A Marseille, où -c'est connu-, on est jamais dans l'exagération, on parle de la "skyline" de la ville. Comme à New York. "Moi, je préfère ligne d'horizon" dit un élu, au nom, sans doute, de la défense du français, mais pas peu fier, comme tous les autres invités de l'événement hier soir, de participer à la pose, symbolique, de la première pierre d'une future tour! Oui, une tour, en France. Pas à Paris, donc. Mais à Marseille. Une future tour de 135 mètres de haut (31 étages, au total), baptisée "La Marseillaise" et construite non loin du Mucem (le musée), dans ce quartier, le long de la Méditérannée, en direction du port commercial. Hier soir: élus -Jean-Claude Gaudin en tête-, banquiers, investisseurs, le constructeur -Vinci- étaient réunis pour cette cérémonie, rituel dans le bâtiment, la pose maladroite et un peu ridicule d'un parpaing sur un mur factice. "Dans ce secteur, les projets restent virtuels tellement longtemps qu'on a besoin de toucher une truelle, à un moment donné", justifie un professionnel. Hier soir, c'était donc ce moment-là. Les discours vante Marseille évidemment, qui semble s'étonner encore elle-même d'une telle audace: cette future tour arrive après, celle de CMA CGM qui se dresse, juste à côté. Et d'autres tours sont annoncées: après les immeubles de bureaux, viendront la tour d'habitation, la tour hôtelière. Jean Nouvel, l'architecte de la futur "Marseillaise", explique le concept ("le bleu, le blanc, le rouge", la tour en "béton désarmé", les normes environnementales élevées (une "boucle d'eau de mer", par exemple, viendra climatiser l'ensemble).

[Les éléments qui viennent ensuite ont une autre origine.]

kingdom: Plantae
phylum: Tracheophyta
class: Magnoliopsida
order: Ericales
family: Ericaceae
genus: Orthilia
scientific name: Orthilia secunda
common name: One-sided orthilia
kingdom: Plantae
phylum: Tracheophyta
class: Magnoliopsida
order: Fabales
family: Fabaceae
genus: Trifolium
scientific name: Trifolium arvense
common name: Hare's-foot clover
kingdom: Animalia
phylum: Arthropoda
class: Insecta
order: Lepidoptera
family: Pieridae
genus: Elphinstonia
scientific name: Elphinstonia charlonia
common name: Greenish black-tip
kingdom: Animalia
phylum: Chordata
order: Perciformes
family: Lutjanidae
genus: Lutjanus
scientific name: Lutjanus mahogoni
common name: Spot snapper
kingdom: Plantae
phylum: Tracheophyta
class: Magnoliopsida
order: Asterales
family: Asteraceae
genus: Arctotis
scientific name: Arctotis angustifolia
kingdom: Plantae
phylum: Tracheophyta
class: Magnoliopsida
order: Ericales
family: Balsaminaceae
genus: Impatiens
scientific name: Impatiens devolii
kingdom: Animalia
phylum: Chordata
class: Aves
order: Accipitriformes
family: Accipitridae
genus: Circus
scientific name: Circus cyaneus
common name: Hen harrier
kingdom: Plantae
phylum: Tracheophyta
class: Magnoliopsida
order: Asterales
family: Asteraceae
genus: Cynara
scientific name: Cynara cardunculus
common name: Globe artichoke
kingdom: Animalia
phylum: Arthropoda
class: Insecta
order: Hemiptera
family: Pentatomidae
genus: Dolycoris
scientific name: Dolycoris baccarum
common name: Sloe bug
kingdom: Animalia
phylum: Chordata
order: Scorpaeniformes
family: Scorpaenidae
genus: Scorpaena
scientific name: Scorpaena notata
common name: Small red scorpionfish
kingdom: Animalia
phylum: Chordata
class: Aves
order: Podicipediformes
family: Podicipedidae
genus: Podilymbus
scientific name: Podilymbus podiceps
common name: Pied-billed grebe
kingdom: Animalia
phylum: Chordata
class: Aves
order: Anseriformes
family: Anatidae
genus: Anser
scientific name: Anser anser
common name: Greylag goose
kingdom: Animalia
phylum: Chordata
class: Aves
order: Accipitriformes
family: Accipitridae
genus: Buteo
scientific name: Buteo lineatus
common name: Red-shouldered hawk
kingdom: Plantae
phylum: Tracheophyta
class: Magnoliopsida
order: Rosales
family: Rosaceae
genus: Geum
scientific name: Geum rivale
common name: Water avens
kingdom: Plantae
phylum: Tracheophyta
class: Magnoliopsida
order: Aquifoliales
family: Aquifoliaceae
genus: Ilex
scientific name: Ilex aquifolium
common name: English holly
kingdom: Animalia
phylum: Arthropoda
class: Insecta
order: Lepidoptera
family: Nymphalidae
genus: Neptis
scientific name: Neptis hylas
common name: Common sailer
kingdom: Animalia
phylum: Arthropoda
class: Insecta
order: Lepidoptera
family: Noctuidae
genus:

Marc Pietri, le patron de Constructa, le promoteur, raconte, lui, les 12 ans qu'il a fallu, entre le moment où il a acheté le terrain, et la pose de cette première pierre. Le financement (devenu tellement difficile avec la crise), les recours en justice, la recherche de futurs locataires, etc... 12 ans, donc auxquels il faut rajouter, maintenant, les 3 ans et demi de construction prévus. Marc Pietri compare ces délais français avec les 5 ans (5 ans seulement!) qu'il lui a fallut pour construire, à New York, il y a quelques années, le Sofitel. "oui, le Sofitel de DSK". Pour l'un de ses amis, c'est clair: "si sa motivation n'avait été qu'économique, jamais cette tour n'aurait vu le jour, dans le ciel marseillais".

Repentis de tous pays. La Suisse ne suffit plus à Bercy! On parle d'évasion fiscale, et de cette vague de régularisations de comptes bancaires, planqués à l'étranger. La cellule spéciale, mise en place par Bercy, a reçu plus de 35 mille dossiers de repentis, engrangé 2 milliards d'euros, cette année. Dans les Echos ce matin, le secrétaire d'Etat au Budget, révèle que 85% de ces dossiers arrivent de Suisse, seulement 10% du Luxembourg. Christian Eckert annonce, du coup, des "actions ciblées" pour "mettre la pression sur les pays qui ne coopèrent pas".